You’ve probably heard the story recounted before. It is the height of the “Hukbalahap”, or “Huk”, rebellion in Central Luzon. Defense Chief Ramon Magsaysay is tasked with fighting a growing guerilla army, but is hamstrung by the corruption scandals of the administration he serves. But among his advisers is Edward Lansdale of the United States’ Central Intelligence Agency. There is intense American interest in putting down the Communist-sympathizing rebellion, but Lansdale sees that the Philippine government will be of little help. So, how does he fight a guerilla war without an army?
He uses a weapon even older than armies.
Lansdale knows that the “Huk” live on the support and sympathy of the populations they blend in with. These rural populations retain vigorous sets of superstitions and beliefs. So, Lansdale’s covert teams wait in the mountain forests, stalking Huk patrols. They take one, usually the laggard of the group. That rebel is killed, drained of all blood, and inflicted with suspicious-looking bite wounds, before being left on the trail to be found by another patrol the next day. The “aswang”, a primordial Philippine vampire, had come to the hills of the Huk. The superstitious among the Huk refuse to go out at night. Villagers begin to whisper that the Huk have incurred the wrath of the supernatural, and that any sympathizer would be held guilty by association. Villagers who openly aid the Huk would wake up to an evil eye painted into the side of their homes as a warning. Whenever there was an “aswang” killing, the Huk decamp to other hills as the villager sympathy that was their shield evaporated. By 1954, the Philippine government was ready to fight, but the Huk were already ready to surrender.
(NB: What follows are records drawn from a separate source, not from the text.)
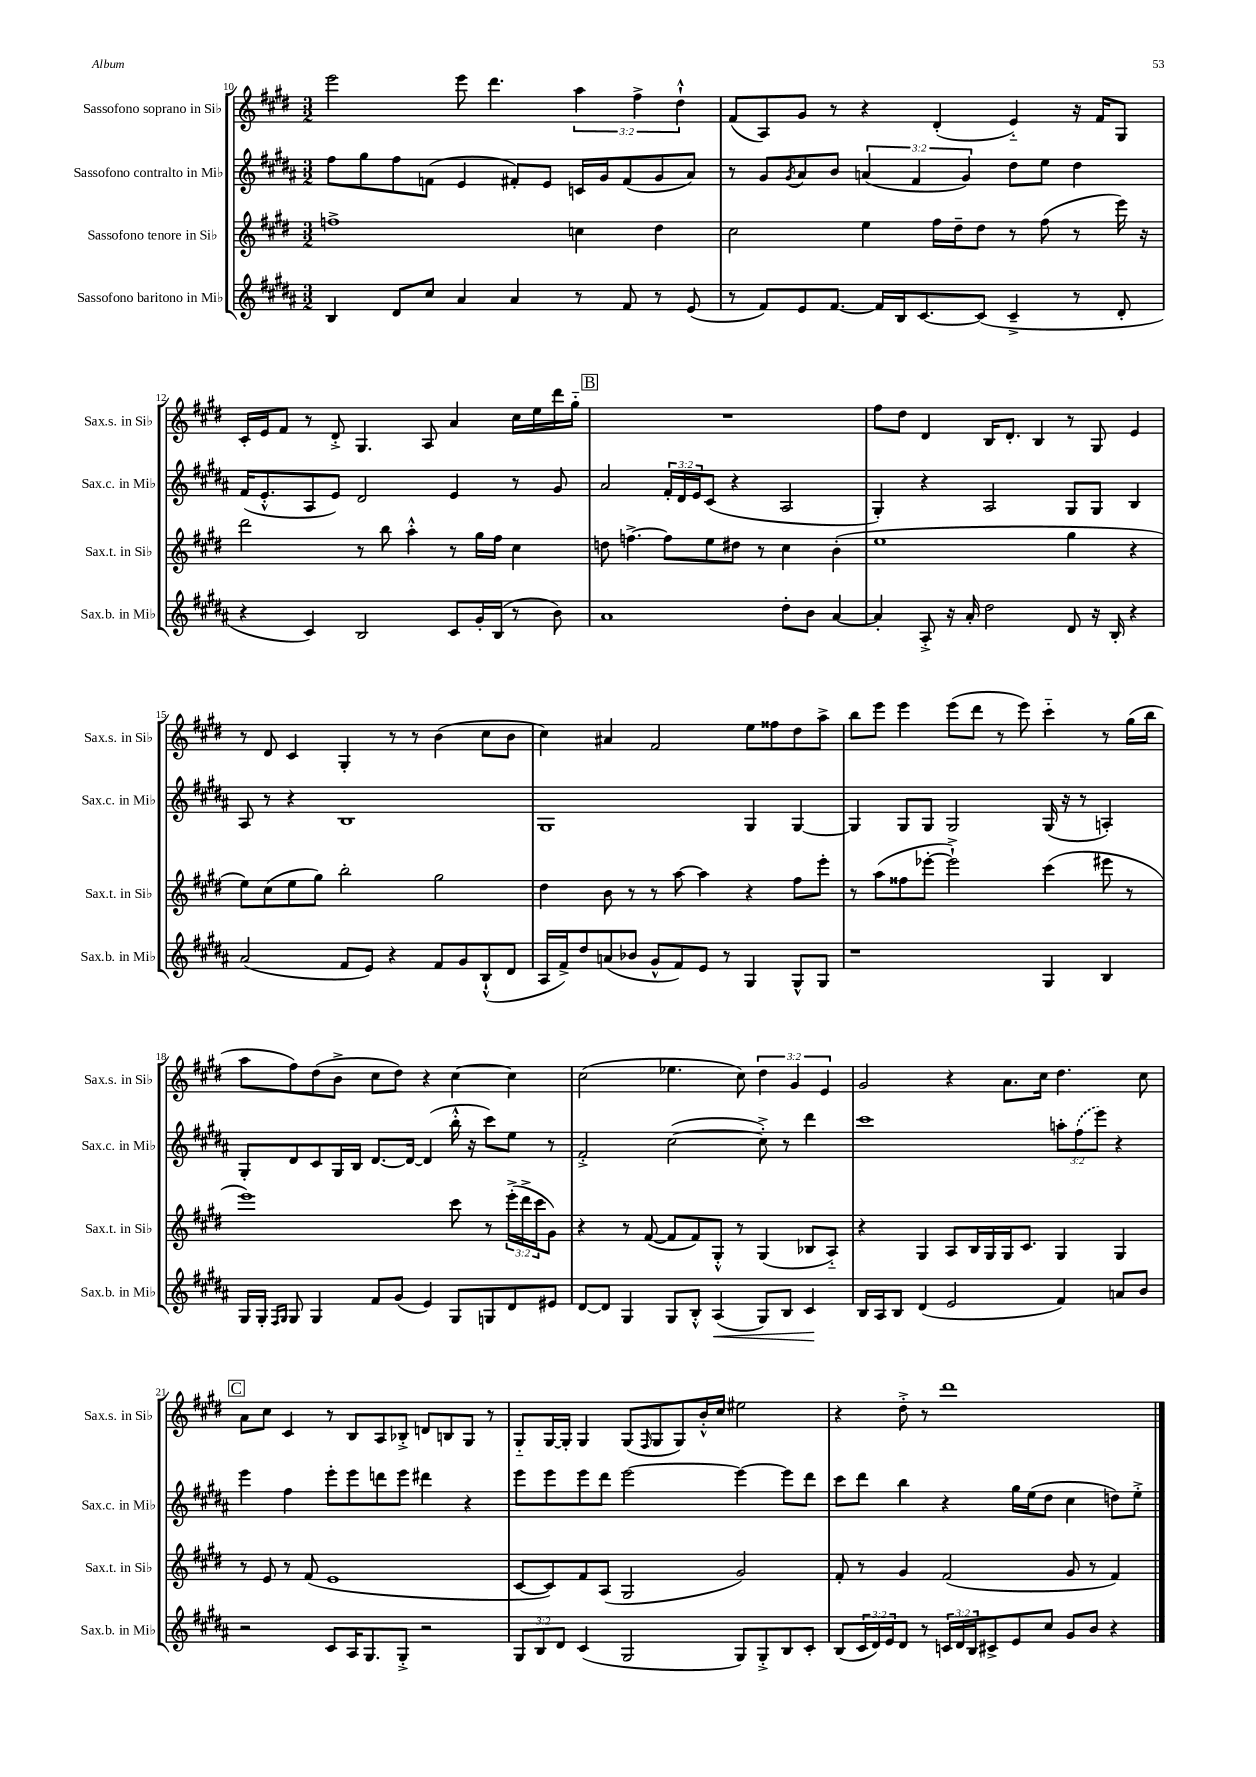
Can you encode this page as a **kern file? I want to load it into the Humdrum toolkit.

**kern	**kern	**kern	**kern
*staff4	*staff3	*staff2	*staff1
*clefG2	*clefG2	*clefG2	*clefG2
*k[f#c#g#d#a#]	*k[f#c#g#d#]	*k[f#c#g#d#a#]	*k[f#c#g#d#]
*M3/2	*M3/2	*M3/2	*M3/2
4B	1ff^	8ff#	2eee
.	.	8gg#	.
8d#	.	8ff#	.
8cc#	.	(8f	.
4a#	.	4e	8eee
.	.	.	4.ddd#
4a#	.	8f#')	.
.	.	8e	.
8r	4cc	16c	6aa
.	.	16g#	.
8f#	.	(8f#	.
.	.	.	6ff#^
8r	4dd#	8g#	.
.	.	.	6dd#`^^
(8e	.	8a#)	.
=	=	=	=
8r	2cc#	8r	(8f#
8f#)	.	8g#	8A)
.	.	8qg#	.
8e	.	8a#	8g#
[8.f#	.	8b	8r
.	4ee	(6a	4r
16f#]	.	.	.
16B	.	.	.
.	.	6f#	.
[8.c#	.	.	.
.	16ff#	.	(4d#'
.	16dd#~	.	.
.	.	6g#)	.
(8c#]	8dd#	.	.
4c#~^	8r	8dd#	4e'~)
.	(8ff#	8ee	.
8r	8r	4dd#	16r
.	.	.	16f#
8d#'	16eee)	.	8G#
.	16r	.	.
=	=	=	=
4r	2ddd#	(16f#	16c#'
.	.	8.e'^^	16e
.	.	.	8f#
4c#)	.	8A#	8r
.	.	8e)	8d#'^
2B	8r	2d#	4.G#
.	8bb	.	.
.	4aa'^^	.	.
.	.	.	8A
8c#	8r	4e	4a
16g#'	16gg#	.	.
(16B	16ff#	.	.
8r	4cc#	8r	16cc#
.	.	.	16ee
8b)	.	8g#	16ddd#
.	.	.	16gg#'~
=	=	=	=
1a#	8dd	2a#	1.r
.	[4.ff^	.	.
.	8ff]	24f#'	.
.	.	24d#	.
.	.	24e	.
.	8ee	(8c#	.
.	8dd#	4r	.
.	8r	.	.
8dd#'	4cc#	2A#	.
8b	.	.	.
[4a#	(4b'	.	.
=	=	=	=
4a#']	1ee	4G#')	8ff#
.	.	.	8dd#
8A#'^	.	4r	4d#
16r	.	.	.
16a#'	.	.	.
2dd#	.	2A#	16B
.	.	.	8.d#'
.	.	.	4B
8d#	4gg#	8G#	8r
16r	.	8G#	8G#
16B'	.	.	.
4r	4r	4B	4e
=	=	=	=
(2a#	8ee)	8A#	8r
.	(8cc#	8r	8d#
.	8ee	4r	4c#
.	8gg#)	.	.
8f#	2bb'	1B	4G#'
8e)	.	.	.
4r	.	.	8r
.	.	.	8r
8f#	2gg#	.	(4b
8g#	.	.	.
(8B`^^	.	.	8cc#
8d#	.	.	8b
=	=	=	=
16A#	4dd#	1G#	4cc#)
16f#^)	.	.	.
8dd#	.	.	.
(8a	8b	.	4a#
8b-	8r	.	.
8g#^^	8r	.	2f#
8f#)	[8aa	.	.
8e	4aa]	.	.
8r	.	.	.
4G#	4r	4G#	8ee
.	.	.	8ff##
8G#^^	8ff#	[4G#	8dd#
8G#	8eee'	.	8aa^
=	=	=	=
1r	8r	4G#]	8bb
.	(8aa	.	8eee
.	8ff##	8G#	4eee
.	[8eee-'	8G#	.
.	2eee-`^])	2G#	(8eee
.	.	.	8ddd#
.	.	.	8r
.	.	.	8eee)
4G#	(4ccc#	(16G#	4ccc#'~
.	.	16r	.
.	.	8r	.
4B	8eee#	4A')	8r
.	8r	.	(16gg#
.	.	.	16bb
=	=	=	=
16G#	1eee)	8G#'	8aa
16G#'	.	.	.
16qqF#	.	.	.
16qqG#	.	.	.
8G#	.	8d#	8ff#)
4G#	.	8c#	(8dd#
.	.	16G#	8b^
.	.	16B	.
8f#	.	[8.d#	8cc#
(8g#	.	.	8dd#)
.	.	16d#_	.
4e)	.	(4d#]	4r
8G#	8ccc#	16bb'^^	[4cc#
.	.	16r	.
8G	8r	8ccc#)	.
8d#	(24eee'^	8ee	4cc#]
.	24ddd#^	.	.
.	24ccc#	.	.
8e#	8g#)	8r	.
=	=	=	=
[8d#	4r	2f#'^	(2cc#
8d#]	.	.	.
4G#	8r	.	.
.	([8f#	.	.
8G#	8f#]	([2cc#	4.ee-
8B'^^	8f#)	.	.
(4A#	8G#'^^	.	.
.	8r	.	8cc#)
8G#)	(4G#	8cc#'^])	6dd#
8B	.	8r	.
.	.	.	6g#
4c#	8B-	4ddd#	.
.	.	.	6e
.	8A'~)	.	.
=	=	=	=
16B	4r	1ccc#	2g#
16A#	.	.	.
8B	.	.	.
(4d#	4G#	.	.
2e	8A	.	4r
.	16B	.	.
.	16G#	.	.
.	16G#	.	8.a
.	8.c#	.	.
.	.	.	16cc#
4f#)	4G#	12aa'	4.dd#
.	.	(12ff#	.
.	.	12eee)	.
8a	4G#	4r	.
8b	.	.	8cc#
=	=	=	=
2r	8r	4eee	8a
.	8e	.	8cc#
.	8r	4ff#	4c#
.	(8f#	.	.
8c#	1e	8eee'	8r
16A#	.	8eee	8B
8.G#	.	.	.
.	.	8ddd	8A
8G#'^	.	8eee	8B-'^
2r	.	4ddd#	8d
.	.	.	8B
.	.	4r	8G#
.	.	.	8r
=	=	=	=
12G#	[8c#	8eee	8G#'~
12B	.	.	.
.	8c#])	8eee	[16G#
12d#	.	.	.
.	.	.	16G#']
(4c#	8f#	8eee	4G#
.	(8A	8ddd#	.
2G#	2G#	[2eee	(8G#
.	.	.	16qqF#
.	.	.	8G#
.	.	.	8G#)
.	.	.	16b'^^
.	.	.	16cc#
8G#)	2g#)	4eee_	2ee#
8G#'^	.	.	.
8B	.	8eee]	.
8c#'	.	8ddd#	.
=	=	=	=
(8B	8f#'	8ccc#	4r
24c#	8r	8ddd#	.
24d#)	.	.	.
24e	.	.	.
8d#	4g#	4bb	8dd#'^
8r	.	.	8r
24c	(2f#	4r	1ddd#
24d#	.	.	.
24B	.	.	.
8c#^	.	.	.
8e	.	16gg#	.
.	.	(16ee	.
8cc#	.	8dd#	.
8g#	8g#	4cc#	.
8b	8r	.	.
4r	4f#)	8dd)	.
.	.	8ee'^	.
==	==	==	==
*-	*-	*-	*-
The use of narratives in war is as old as war itself. According to Finlayson and Corman’s “The Military Interest in Narrative”, a narrative is composed of “story” and “discourse”. “Story” is composed of the abstract elements of the narrative: the characters, the conflict, the plot, the setting. The “discourse” is composed of the more concrete elements of a narrative: the expression of a story by a particular storyteller in a particular time and place using a particular medium of communication towards a particular audience. War has always had use for stories, whose particulars vary from culture to culture. What evolves is the discourse.
Where war was typically fought between peer armies engaged in formally declared hostilities, much of narrative discourse was confined to use within the forces as a defense against crumbling morale. Use of narratives against the enemy was often for purposes of deception and confusion. But as modern warfare evolves towards asymmetric engagements with non-state actors far from peer-level capacity, narrative discourse has become the main thrust of warfare. “Winning the peace” has become just as vital as winning battles.
Faced with smaller, lightly armed enemies whose chief advantage is in the religious, political or economic narrative that drove their insurgency to begin with, the modern state military must maintain a coherent narrative message of its own. This forces the modern army to communicate strategically, in order for their preferred target narratives to sync with local cultural narratives. This means that everything that can outwardly communicate something to the target audience must be aligned to a strategic narrative, from the rules of engagement to the projects undertaken for the target communities. A “Shock and Awe” narrative strategy will command a vastly different strategic communication plan than a “Hearts and Minds” strategy, for example. The US military tried both over the course of the most recent Iraq War and the troubled peace that followed, but the difficulties of implementation led to mixed results.
However, creating a narrative you cannot strategically live up to can have catastrophic results. When the Islamic State began its huge narrative push, it was selling disaffected Muslims on the narrative of a rising Islamic power that is leaping from victory to victory in order to fulfill an ancient Islamic prophecy. The narrative was particularly potent to Muslims living under non-Islamic governments in the West, where the notion of joining a victorious nation of co-religionists living a way of life that is cast as radically superior and full of purpose compared to their existentially vacant communities was so attractive, that the Islamic State managed to recruit from the affluent West in unprecedented numbers for an insurgent group. However, the narrative that was so potent in building their numbers also demanded a continuous string of victories from Islamic State. Unable to simply attempt to consolidate and defend their quick gains, the need to keep winning led to costly defeats in forced battles against a better-prepared opposition. With mounting losses in their first theater, Islamic State tried to keep the narrative of victory going by establishing proxies in vulnerable areas they can overwhelm. But when even these proxies began encountering serious opposition they cannot simply overwhelm, the quick victories dried up. When the quick victories dried up, the narrative momentum was lost. And the cost of trying to sustain that narrative meant that Islamic State was never going to have enough fighters to defend what they had initially taken.
Until the world returns to the destructive, wide scale near-peer wars of the last century, narrative is king on the asymmetric battlefield. The right narrative strategy has become the difference between a semblance of peace and wars without end. Strategic communication is a modern military’s best weapon, whether they are building schools, or summoning ghosts.